(Extracted page text data)

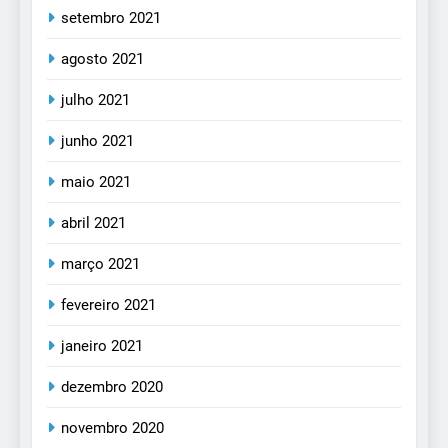
setembro 2021
agosto 2021
julho 2021
junho 2021
maio 2021
abril 2021
março 2021
fevereiro 2021
janeiro 2021
dezembro 2020
novembro 2020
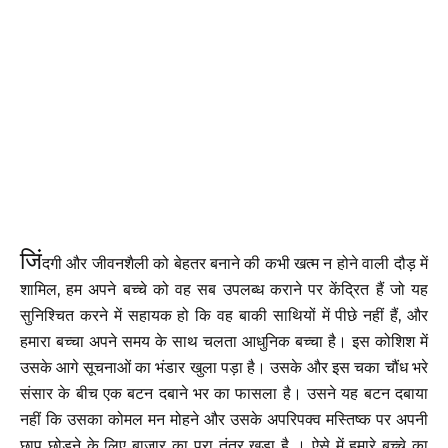
जिं
दगी और जीवनशैली को बेहतर बनाने की कभी खत्म न होने वाली दौड़ में
शामिल, हम अपने बच्चे को वह सब उपलब्ध कराने पर केंद्रित हैं जो यह
सुनिश्चित करने में सहायक हो कि वह बाकी साथियों में पीछे नहीं हैं, और
हमारा बच्चा अपने समय के साथ चलता आधुनिक बच्चा है। इस कोशिश में
उसके आगे सूचनाओं का भंडार खुला पड़ा है। उसके और इस चका चौंध भरे
संसार के बीच एक बटन दबाने भर का फासला है। उसने यह बटन दबाया
नहीं कि उसका कोमल मन मोहने और उसके अपरिपक्व मस्तिष्क पर अपनी
छाप छोड़ने के लिए बाजार का पूरा तंत्र खड़ा है । ऐसे में हमारे बच्चे का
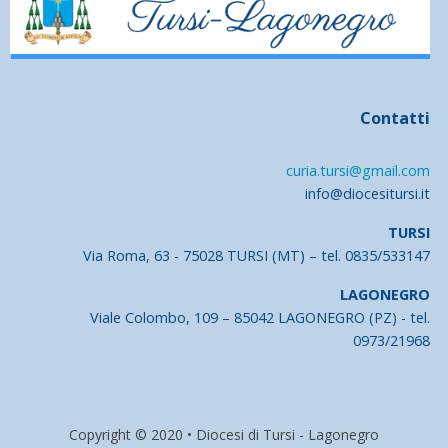
Contatti
curia.tursi@gmail.com
info@diocesitursi.it
TURSI
Via Roma, 63 - 75028 TURSI (MT) – tel. 0835/533147
LAGONEGRO
Viale Colombo, 109 – 85042 LAGONEGRO (PZ) - tel.
0973/21968
Copyright © 2020 • Diocesi di Tursi - Lagonegro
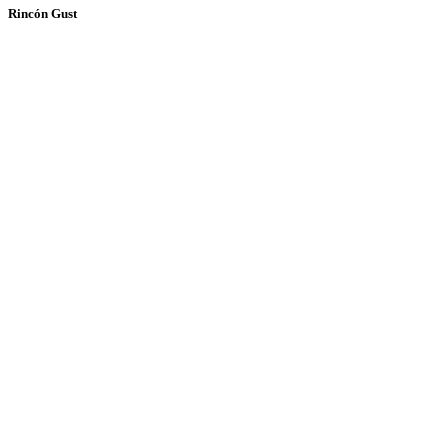
Rincón Gust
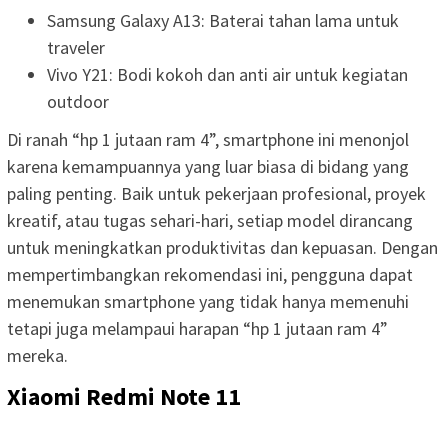
Samsung Galaxy A13: Baterai tahan lama untuk
traveler
Vivo Y21: Bodi kokoh dan anti air untuk kegiatan
outdoor
Di ranah “hp 1 jutaan ram 4”, smartphone ini menonjol
karena kemampuannya yang luar biasa di bidang yang
paling penting. Baik untuk pekerjaan profesional, proyek
kreatif, atau tugas sehari-hari, setiap model dirancang
untuk meningkatkan produktivitas dan kepuasan. Dengan
mempertimbangkan rekomendasi ini, pengguna dapat
menemukan smartphone yang tidak hanya memenuhi
tetapi juga melampaui harapan “hp 1 jutaan ram 4”
mereka.
Xiaomi Redmi Note 11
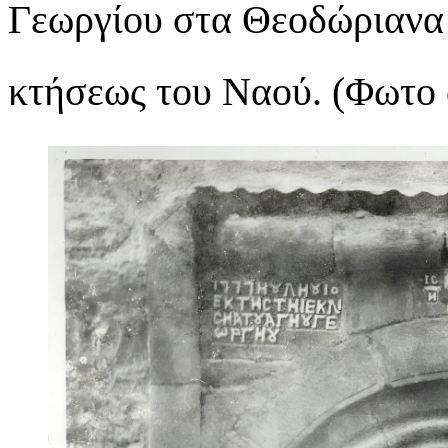
Γεωργίου στα Θεοδώριανα 
κτήσεως του Ναού. (Φωτο 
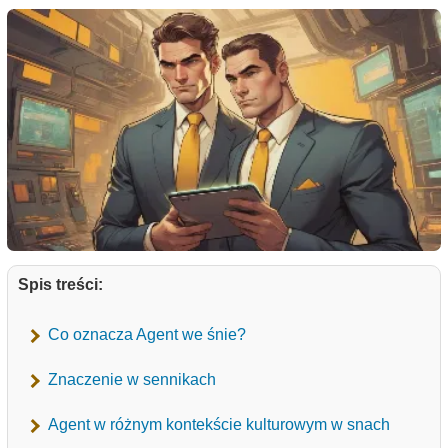
Spis treści:
Co oznacza Agent we śnie?
Znaczenie w sennikach
Agent w różnym kontekście kulturowym w snach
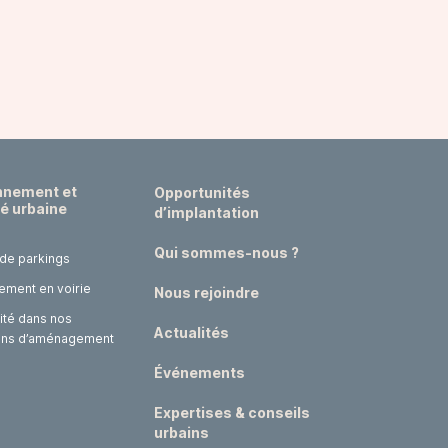
nnement et
Opportunités
té urbaine
d’implantation
Qui sommes-nous ?
 de parkings
ement en voirie
Nous rejoindre
ité dans nos
Actualités
ons d’aménagement
Événements
Expertises & conseils
urbains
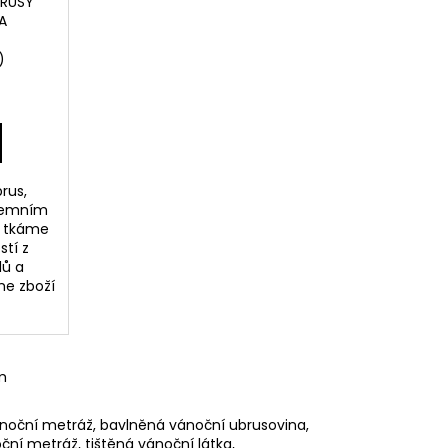
BRUSY
A
)
rus,
remním
í tkáme
stí z
lů a
me zboží
m
ánoční metráž, bavlněná vánoční ubrusovina,
ční metráž, tištěná vánoční látka,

# [Assigned task]
Switch "smartphone" to "ponsel" throughout the rows above and give all the lines again with nothing else changed. Leave the pictures out of your answer.

# [Solution to this exercise]
setembro 2021
agosto 2021
julho 2021
junho 2021
maio 2021
abril 2021
março 2021
fevereiro 2021
janeiro 2021
dezembro 2020
novembro 2020
जिं
दगी और जीवनशैली को बेहतर बनाने की कभी खत्म न होने वाली दौड़ में
शामिल, हम अपने बच्चे को वह सब उपलब्ध कराने पर केंद्रित हैं जो यह
सुनिश्चित करने में सहायक हो कि वह बाकी साथियों में पीछे नहीं हैं, और
हमारा बच्चा अपने समय के साथ चलता आधुनिक बच्चा है। इस कोशिश में
उसके आगे सूचनाओं का भंडार खुला पड़ा है। उसके और इस चका चौंध भरे
संसार के बीच एक बटन दबाने भर का फासला है। उसने यह बटन दबाया
नहीं कि उसका कोमल मन मोहने और उसके अपरिपक्व मस्तिष्क पर अपनी
छाप छोड़ने के लिए बाजार का पूरा तंत्र खड़ा है । ऐसे में हमारे बच्चे का
Contatti
curia.tursi@gmail.com
info@diocesitursi.it
TURSI
Via Roma, 63 - 75028 TURSI (MT) – tel. 0835/533147
LAGONEGRO
Viale Colombo, 109 – 85042 LAGONEGRO (PZ) - tel.
0973/21968
Copyright © 2020 • Diocesi di Tursi - Lagonegro
Rincón Gust
Samsung Galaxy A13: Baterai tahan lama untuk
traveler
Vivo Y21: Bodi kokoh dan anti air untuk kegiatan
outdoor
Di ranah “hp 1 jutaan ram 4”, ponsel ini menonjol
karena kemampuannya yang luar biasa di bidang yang
paling penting. Baik untuk pekerjaan profesional, proyek
kreatif, atau tugas sehari-hari, setiap model dirancang
untuk meningkatkan produktivitas dan kepuasan. Dengan
mempertimbangkan rekomendasi ini, pengguna dapat
menemukan ponsel yang tidak hanya memenuhi
tetapi juga melampaui harapan “hp 1 jutaan ram 4”
mereka.
Xiaomi Redmi Note 11
Γεωργίου στα Θεοδώριανα 
κτήσεως του Ναού. (Φωτο 
Spis treści:
Co oznacza Agent we śnie?
Znaczenie w sennikach
Agent w różnym kontekście kulturowym w snach
nnement et
Opportunités
té urbaine
d’implantation
Qui sommes-nous ?
 de parkings
ement en voirie
Nous rejoindre
ité dans nos
Actualités
ons d’aménagement
Événements
Expertises & conseils
urbains
BRUSY
A
)
rus,
remním
í tkáme
stí z
lů a
me zboží
m
ánoční metráž, bavlněná vánoční ubrusovina,
ční metráž, tištěná vánoční látka,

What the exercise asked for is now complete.